Hierarchical Clustering
Groups items using a hierarchical clustering algorithm.
Inputs
- Distances: distance matrix
- Data Subset:
Outputs
- Selected Data: instances selected from the plot
- Data: data with an additional column showing whether an instance is selected
The widget computes hierarchical clustering of arbitrary types of objects from a matrix of distances and shows a corresponding dendrogram. Distances can be computed with the Distances widget.
- The widget supports the following ways of measuring distances between clusters:
- Single linkage computes the distance between the closest elements of the two clusters
- Average linkage computes the average distance between elements of the two clusters
- Weighted linkage uses the WPGMA method
- Complete linkage computes the distance between the clusters' most distant elements
- Ward linkage computes the increase of the error sum of squares. In other words, the Ward's minimum variance criterion minimizes the total within-cluster variance.

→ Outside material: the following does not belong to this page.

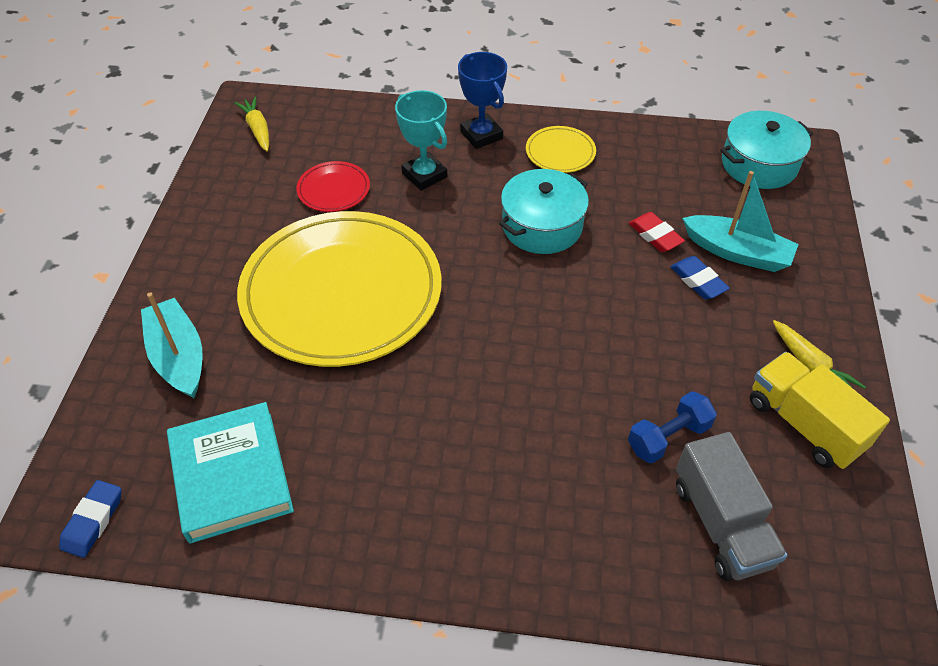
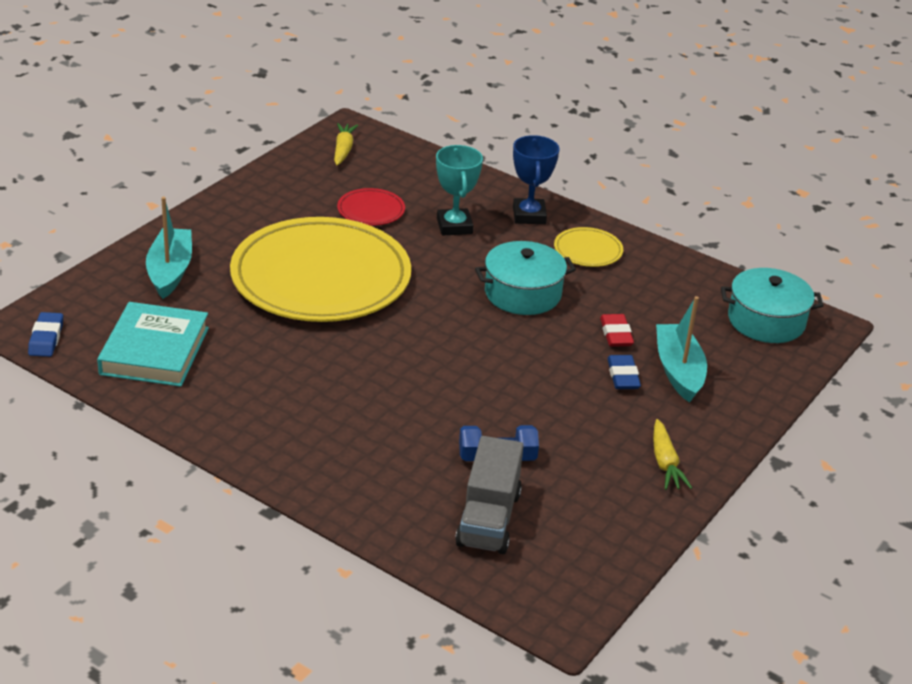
camera: 25 degrees right, 15 degrees down
(93, 521) = (46, 338): blue eraser -> blue eraser turned 45 degrees counterclockwise
(737, 252) = (678, 371): turquoise boat -> turquoise boat turned 150 degrees counterclockwise
(804, 424) = (619, 493): yellow truck -> none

- Labels of nodes in the dendrogram can be chosen in the Annotation box. Show labels only for subset exposes only labels passed as instances in the Data Subset input.

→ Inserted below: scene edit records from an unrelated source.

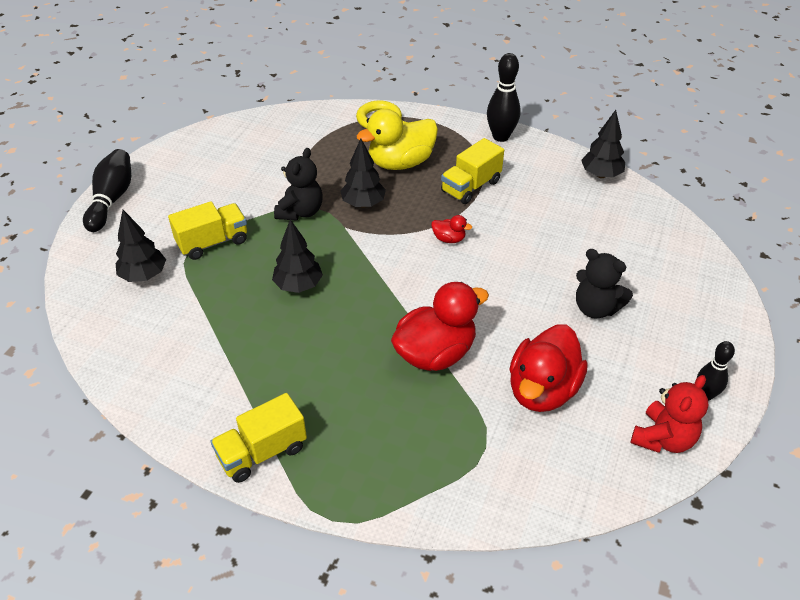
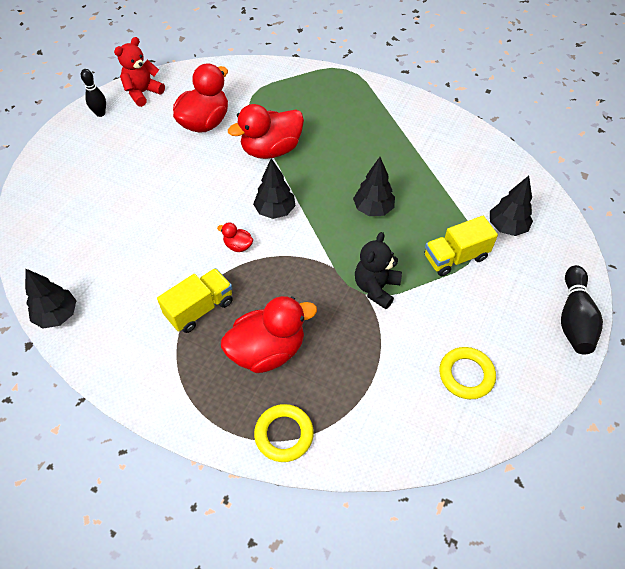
camera: 175 degrees left, 10 degrees up
(227, 158) = (466, 375): none -> yellow ring
(262, 452) = (388, 101): yellow truck -> none
(363, 204) = (313, 293): black tree -> black tree (275, 211)
(400, 163) = (267, 350): yellow duck -> red duck
(500, 137) = (140, 387): black bowling pin -> none
(595, 308) = (140, 174): black teddy bear -> none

- Large dendrograms can be pruned in the Pruning box by selecting the maximum depth of the dendrogram. This only affects the display, not the actual clustering.
- The widget offers three different selection methods:
- Manual (Clicking inside the dendrogram will select a cluster. Multiple clusters can be selected by holding Ctrl/Cmd. Each selected cluster is shown in a different color and is treated as a separate cluster in the output.)
- Height ratio (Clicking on the bottom or top ruler of the dendrogram places a cutoff line in the graph. Items to the right of the line are selected.)
- Top N (Selects the number of top nodes creating N clusters.)
- Use Zoom to zoom in or out.
- If Send Selected Automatically is on, the data subset is communicated automatically, otherwise you need to press Send Selected.
To output clusters, click on the ruler at the top or the bottom of the visualization. This will create a cut-off for the clusters.
Examples
Cluster selection and projections
We start with the Grades for English and Math data set from the Datasets widget. The data contains two numeric variables, grades for English and for Algebra.
Hierarchical Clustering requires distance matrix on the input. We compute it with Distances, where we use the Euclidean (normalized) distance metric.
Once the data is passed to the hierarchical clustering, the widget displays a dendrogram, a tree-like clustering structure. Each node represents an instance in the data set, in our case a student. Tree nodes are labelled with student names.
To create the clusters, we click on the ruler at the desired threshold. In this case, we chose three clusters. Since our dataset comes in 2D, we pass those clusters to Scatter Plot, which shows a plot of data instances, colored by cluster label.
Cluster explanation
In the second example, we continue with the Grades for English and Math data. Say we wish to explain what characterizes the cluster with Maya, George, Lea, and Phill.
We select the cluster in the dendrogram and pass the entire data set to Box Plot. Note that the connection here is Data, not Selected Data. To rewire the connection, double-click on it.
In Box Plot, we set Selected variable as the Subgroup. This will split the plot into selected data instances (our cluster, labeled as Yes) and the remaining data (labeled as No). Next, we use Order by relevance to subgroups option, which sorts the variables according to how well they distinguish between subgroups. It turns out, that our cluster contains students who are bad at math (they have low values of the Algebra variable).